Recall that $G_k(\tau)$ are Eisenstein series$(k\geq 2)$ defined over upper half plane $\mathcal{H}$. Now define $g_2=60G_4,g_3=140G_6$ and $\Delta=(g_2)^3-27(g_3)^2$. Note that $\Delta$ corresponds to elliptic curve's discriminant defined by Wierstrass form $\mathcal{P}'^2=\mathcal{P}^3-g_2\mathcal{P}-g_3$.
$\textbf{Q:}$ Are there obvious reasons that $\Delta$ is a cusp form? I can compute fourier expansion constant term vanishing but this relies heavily upon $\zeta(2k)$'s concrete form in terms of Bernouille numbers.
Ref. Diamond, Schurman A First Course in Modular Forms(4th Ed), Ex 1.7(d).
There is a complex torus/elliptic curve reason.
$z \mapsto (\wp_\tau(z),\wp_\tau'(z))$ is an isomorphism $\mathbb{C}/(\mathbb{Z}+\tau \mathbb{Z}) \to E_\tau/\mathbb{C} : y^2 = 4x^3-g_2(\tau) x-g_3(\tau)$ (with $20 g_2(\tau),28 g_3(\tau)$ the coefficients of $z^2, z^4$ in the Laurent expansion of $\wp_\tau(z)$ at $z=0$)
The defining series of $g_2(\tau),g_3(\tau)$ are holomorphic on the upper-half-plane, $1$-periodic and weight $4,6$ invariant under $z \mapsto -1/z$, and since they converge as $\tau \to i\infty$ (absolute convergence of the defining series) they are modular forms $\in M_4(SL_2(\mathbb{Z})),M_6(SL_2(\mathbb{Z}))$ and $\Delta(\tau) = g_2(\tau)^3-27g_3(\tau)^2 \in M_{12}(SL_2(\mathbb{Z}))$.
$\Delta(\tau) = \prod_{j<l} (e_j(\tau)-e_l(\tau))$ is the discriminant of $4x^3-g_2(\tau) x-g_3(\tau) = 4 \prod_{j=1}^3(x-e_j(\tau))$ so $\Delta(\tau) = 0 $ implies the cubic has a double root and $E_\tau$ is not an elliptic curve.

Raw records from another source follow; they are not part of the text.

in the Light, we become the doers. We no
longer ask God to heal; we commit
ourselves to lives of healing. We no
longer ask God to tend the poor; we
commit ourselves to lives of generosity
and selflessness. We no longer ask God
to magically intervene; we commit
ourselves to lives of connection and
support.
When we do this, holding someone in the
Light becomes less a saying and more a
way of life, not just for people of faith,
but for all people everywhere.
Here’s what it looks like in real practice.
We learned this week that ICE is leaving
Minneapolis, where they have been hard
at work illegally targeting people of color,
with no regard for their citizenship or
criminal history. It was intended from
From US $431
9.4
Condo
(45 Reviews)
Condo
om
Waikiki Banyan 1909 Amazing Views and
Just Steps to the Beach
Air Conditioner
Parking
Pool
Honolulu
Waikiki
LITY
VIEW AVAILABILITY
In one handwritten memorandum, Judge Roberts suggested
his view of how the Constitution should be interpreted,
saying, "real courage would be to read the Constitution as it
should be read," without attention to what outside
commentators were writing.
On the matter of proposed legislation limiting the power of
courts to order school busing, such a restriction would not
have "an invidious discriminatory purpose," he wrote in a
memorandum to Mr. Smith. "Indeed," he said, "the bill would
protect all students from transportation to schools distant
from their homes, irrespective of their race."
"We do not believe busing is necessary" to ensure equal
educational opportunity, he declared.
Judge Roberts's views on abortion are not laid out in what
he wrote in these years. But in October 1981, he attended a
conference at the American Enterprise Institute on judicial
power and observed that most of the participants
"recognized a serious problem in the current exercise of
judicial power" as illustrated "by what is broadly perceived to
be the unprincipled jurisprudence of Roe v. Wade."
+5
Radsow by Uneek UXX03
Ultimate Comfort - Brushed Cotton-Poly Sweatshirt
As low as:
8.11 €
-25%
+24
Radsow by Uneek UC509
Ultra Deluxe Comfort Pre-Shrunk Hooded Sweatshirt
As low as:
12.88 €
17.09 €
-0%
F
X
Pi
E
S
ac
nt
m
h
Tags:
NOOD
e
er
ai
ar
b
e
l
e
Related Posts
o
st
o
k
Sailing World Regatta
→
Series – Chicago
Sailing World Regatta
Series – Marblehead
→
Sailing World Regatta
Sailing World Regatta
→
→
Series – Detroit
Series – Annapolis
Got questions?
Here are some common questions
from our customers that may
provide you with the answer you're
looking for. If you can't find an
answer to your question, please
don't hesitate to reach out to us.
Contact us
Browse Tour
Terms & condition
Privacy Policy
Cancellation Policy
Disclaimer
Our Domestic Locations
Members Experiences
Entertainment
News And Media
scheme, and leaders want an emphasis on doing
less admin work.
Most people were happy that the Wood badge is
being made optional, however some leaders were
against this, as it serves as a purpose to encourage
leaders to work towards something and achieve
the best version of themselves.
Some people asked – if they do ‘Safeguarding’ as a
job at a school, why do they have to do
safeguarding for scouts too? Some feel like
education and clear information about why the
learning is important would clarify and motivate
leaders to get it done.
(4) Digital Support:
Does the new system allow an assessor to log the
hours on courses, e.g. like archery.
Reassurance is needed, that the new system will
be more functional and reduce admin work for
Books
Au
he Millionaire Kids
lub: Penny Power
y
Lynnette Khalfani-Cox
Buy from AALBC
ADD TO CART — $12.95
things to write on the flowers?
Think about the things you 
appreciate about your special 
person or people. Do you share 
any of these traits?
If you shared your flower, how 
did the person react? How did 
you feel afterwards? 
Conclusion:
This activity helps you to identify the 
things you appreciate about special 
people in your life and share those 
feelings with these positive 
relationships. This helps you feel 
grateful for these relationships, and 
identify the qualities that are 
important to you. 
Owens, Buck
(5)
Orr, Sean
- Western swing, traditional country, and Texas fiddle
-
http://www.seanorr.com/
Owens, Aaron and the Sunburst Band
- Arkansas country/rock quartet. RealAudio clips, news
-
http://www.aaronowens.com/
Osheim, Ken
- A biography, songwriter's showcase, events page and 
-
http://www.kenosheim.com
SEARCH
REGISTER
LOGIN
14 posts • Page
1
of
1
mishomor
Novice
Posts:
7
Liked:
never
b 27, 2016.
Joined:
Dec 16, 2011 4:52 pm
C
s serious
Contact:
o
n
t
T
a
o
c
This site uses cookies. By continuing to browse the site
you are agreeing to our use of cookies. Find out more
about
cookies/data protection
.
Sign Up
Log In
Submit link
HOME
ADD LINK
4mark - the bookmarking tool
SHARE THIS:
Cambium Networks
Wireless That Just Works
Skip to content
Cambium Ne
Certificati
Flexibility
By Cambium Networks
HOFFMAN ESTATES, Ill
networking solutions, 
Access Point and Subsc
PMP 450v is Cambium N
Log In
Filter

Thus $\Delta(\tau)$ is non-zero on the upper-half plane.
Therefore $j(\tau)= j(E_\tau)= 1728\frac{g_2(\tau)^3}{\Delta(\tau)}$ is meromorphic on the modular curve and non-constant and holomorphic on the upper-half plane. Whence it has a pole at the unique cusp of the modular curve that is at $i \infty$.
And hence that $g_2(i\infty)= 60 \sum_{m \ne 0} \frac{1}{m^4} \ne 0$ implies that $\Delta(i\infty)= 0$ ie. $\Delta$ is a cusp form.